@GoldenX has been sly enough to not tell us what he was referring to when he deemed this "good". I'm not gonna try to guess what he meant.
For me, there's a clear cut: the IGP is for desktop work, for games you need at least a mid range dGPU. Anything between that is just money down the drain: it will not play games well, it will not make Office or your browser of choice perform any better.
Let's just wait for benchmarks and see where this stands, instead of passing on definitive judgment based on pictures and impressions, ok?
I'm with you on that last part, but I disagree a bit on the "value of an iGPU" part.
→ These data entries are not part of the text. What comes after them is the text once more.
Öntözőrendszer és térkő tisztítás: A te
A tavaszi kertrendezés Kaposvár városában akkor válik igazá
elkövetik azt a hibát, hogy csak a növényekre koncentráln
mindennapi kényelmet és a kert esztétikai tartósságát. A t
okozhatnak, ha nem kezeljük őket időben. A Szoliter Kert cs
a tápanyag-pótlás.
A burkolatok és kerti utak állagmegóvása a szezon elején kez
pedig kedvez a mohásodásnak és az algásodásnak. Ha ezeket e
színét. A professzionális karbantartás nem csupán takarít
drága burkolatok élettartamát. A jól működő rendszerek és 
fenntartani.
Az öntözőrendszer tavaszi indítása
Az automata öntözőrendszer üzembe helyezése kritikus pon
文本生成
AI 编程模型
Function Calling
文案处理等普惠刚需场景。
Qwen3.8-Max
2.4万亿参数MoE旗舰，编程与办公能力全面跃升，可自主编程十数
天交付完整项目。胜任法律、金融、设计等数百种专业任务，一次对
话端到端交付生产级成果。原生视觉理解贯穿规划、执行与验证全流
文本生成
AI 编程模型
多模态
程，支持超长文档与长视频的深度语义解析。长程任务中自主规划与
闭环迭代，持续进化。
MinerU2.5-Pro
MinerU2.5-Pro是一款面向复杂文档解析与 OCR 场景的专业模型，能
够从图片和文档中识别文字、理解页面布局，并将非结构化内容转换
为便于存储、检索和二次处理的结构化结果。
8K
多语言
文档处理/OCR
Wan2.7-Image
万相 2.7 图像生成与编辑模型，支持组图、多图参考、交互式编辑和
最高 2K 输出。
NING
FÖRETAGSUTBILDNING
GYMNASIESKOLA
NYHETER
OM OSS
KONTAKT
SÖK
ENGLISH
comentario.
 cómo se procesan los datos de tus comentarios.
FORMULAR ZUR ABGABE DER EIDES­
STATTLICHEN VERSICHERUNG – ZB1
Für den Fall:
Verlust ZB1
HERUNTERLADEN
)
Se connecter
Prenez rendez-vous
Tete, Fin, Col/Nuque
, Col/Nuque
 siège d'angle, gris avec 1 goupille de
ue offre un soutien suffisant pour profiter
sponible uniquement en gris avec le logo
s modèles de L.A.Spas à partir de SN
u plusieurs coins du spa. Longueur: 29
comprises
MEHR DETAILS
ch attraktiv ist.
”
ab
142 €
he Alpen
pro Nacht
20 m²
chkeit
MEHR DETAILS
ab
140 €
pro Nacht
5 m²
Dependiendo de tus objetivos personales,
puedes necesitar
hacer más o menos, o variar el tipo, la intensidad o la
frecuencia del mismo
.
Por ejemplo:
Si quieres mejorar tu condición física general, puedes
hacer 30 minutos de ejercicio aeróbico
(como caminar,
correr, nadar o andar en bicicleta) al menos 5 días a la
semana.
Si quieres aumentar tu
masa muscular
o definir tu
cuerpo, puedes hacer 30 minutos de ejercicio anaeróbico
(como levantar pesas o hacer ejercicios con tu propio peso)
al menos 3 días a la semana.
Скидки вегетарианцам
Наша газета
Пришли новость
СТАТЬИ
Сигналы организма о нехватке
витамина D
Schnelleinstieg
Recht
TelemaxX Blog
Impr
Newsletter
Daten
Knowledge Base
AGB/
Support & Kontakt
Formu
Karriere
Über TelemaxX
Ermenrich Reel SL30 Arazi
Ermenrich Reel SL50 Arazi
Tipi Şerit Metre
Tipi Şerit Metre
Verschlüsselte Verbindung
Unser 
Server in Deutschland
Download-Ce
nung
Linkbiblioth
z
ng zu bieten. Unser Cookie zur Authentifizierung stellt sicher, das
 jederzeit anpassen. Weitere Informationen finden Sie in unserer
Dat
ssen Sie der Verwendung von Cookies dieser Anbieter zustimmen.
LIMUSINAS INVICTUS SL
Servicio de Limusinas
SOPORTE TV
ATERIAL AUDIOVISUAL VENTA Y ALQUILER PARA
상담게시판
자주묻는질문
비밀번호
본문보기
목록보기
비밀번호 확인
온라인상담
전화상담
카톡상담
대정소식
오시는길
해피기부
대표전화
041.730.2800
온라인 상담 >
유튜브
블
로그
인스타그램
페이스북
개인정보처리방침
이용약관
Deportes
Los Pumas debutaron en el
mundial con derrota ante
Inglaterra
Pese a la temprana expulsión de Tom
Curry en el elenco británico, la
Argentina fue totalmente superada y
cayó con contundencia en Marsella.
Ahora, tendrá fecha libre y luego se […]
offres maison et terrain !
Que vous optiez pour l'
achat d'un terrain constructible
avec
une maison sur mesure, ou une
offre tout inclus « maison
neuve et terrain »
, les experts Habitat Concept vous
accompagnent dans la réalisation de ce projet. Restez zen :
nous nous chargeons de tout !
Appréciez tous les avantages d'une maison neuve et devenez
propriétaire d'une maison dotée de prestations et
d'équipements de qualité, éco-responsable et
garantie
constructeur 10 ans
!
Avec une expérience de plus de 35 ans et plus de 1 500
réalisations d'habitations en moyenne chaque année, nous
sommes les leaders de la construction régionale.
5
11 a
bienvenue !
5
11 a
Of course, I'm in the rather privileged position of having a gaming desktop, an HTPC, a desktop workstation and three laptops in a two-person household. As such, I don't exactly need the iGPU to be the be-all, end-all in gaming performance.
Still, given the good CPU performance we know Zen cores deliver, with a "good enough for esports" iGPU, these chips would make for amazing budget-level gaming boxes with the option of adding a dGPU down the line. This argument was made for the previous A-series also, but they fell flat due to weak CPU perf making them too weak for anything but a bargain bin dGPU. I'm hoping this manages to live up to this expectation (i.e. run DOTA, CS:GO, RL and Overwatch at 1080p medium or so), as that could be a great market share win for AMD. Which, again, brings me to why I find it worth my time to speculate on and discuss. Of course, we can't know until we see benchmarks, so the discussion
is ultimately meaningless. That doesn't mean it's a waste of time, though
You cant use a framerate comparison between Xbox and PS4 based on recording the outputs, for the simple reason they use different graphical settings.
You can compare which is smoother or better looking for a user experience point of view, but it IS NOT, and CAN NOT be used as a performance benchmark unless the graphical details are 100% the same on both platforms (complicate that even further for games that use different settings for the various hardware models of each console)
This is just plain misunderstood. Of course you can compare them even if they have different graphical settings. It's even quite simple, as they both have fixed (non-user adjustable) graphical settings. It simply adds another variable, meaning that you have to have to stop asking "which performs better at X settings?" and start asking "which can deliver the best combination of performance and graphical fidelity for a given piece of software?". This does of course mean that the answers might also become more complex, with possibilities such as better graphical fidelity but worse performance. But how is that really a problem? This ought to be far easier to grasp for the average user than the complexities of frame timing and 99th percentile smoothness, after all.
You seem to say that performance benchmarks are only useful if they can provide absolute performance rankings. This is quite oversimplified: the point of a game performance benchmark is not ultimately to rank absolute performance, but to show which components/systems can run [software X] at the the most ideal settings
for the end user. Ultimately, absolute performance doesn't matter to the end user - perceived performance does. If a less powerful system lowers graphical fidelity imperceptibly and manages to match a more powerful system, they are for all intents and purposes identical to the end user. To put it this way: if a $100 GPU lets you play your favourite games at ~40fps, and a $150 GPU runs them at ~60fps, that's perceivable for most users. On the other hand, if a $120 GPU runs them at ~45fps, is there any reason to buy the more expensive GPU? Arguably not.
Absolute performance doesn't matter unless it's perceivable. Of course, this also brings into question the end user's visual acuity and sensitivity to various graphical adjustments, which is highly subjective (and at least partially placebo-ish, not entirely unlike the Hi-Fi scene), but that doesn't change if you instead try measuring absolute performance. The end user still has to know their own sensitivity to these things, and ultimately decide what matters to them. That's not the job of the reviewer. The job of the reviewer is to inform the end user in the
best way possible, which multi-variable testing arguably does better than absolute performance rankings (as those have a placebo-reinforcing effect, and ignore crucial factors of gameplay).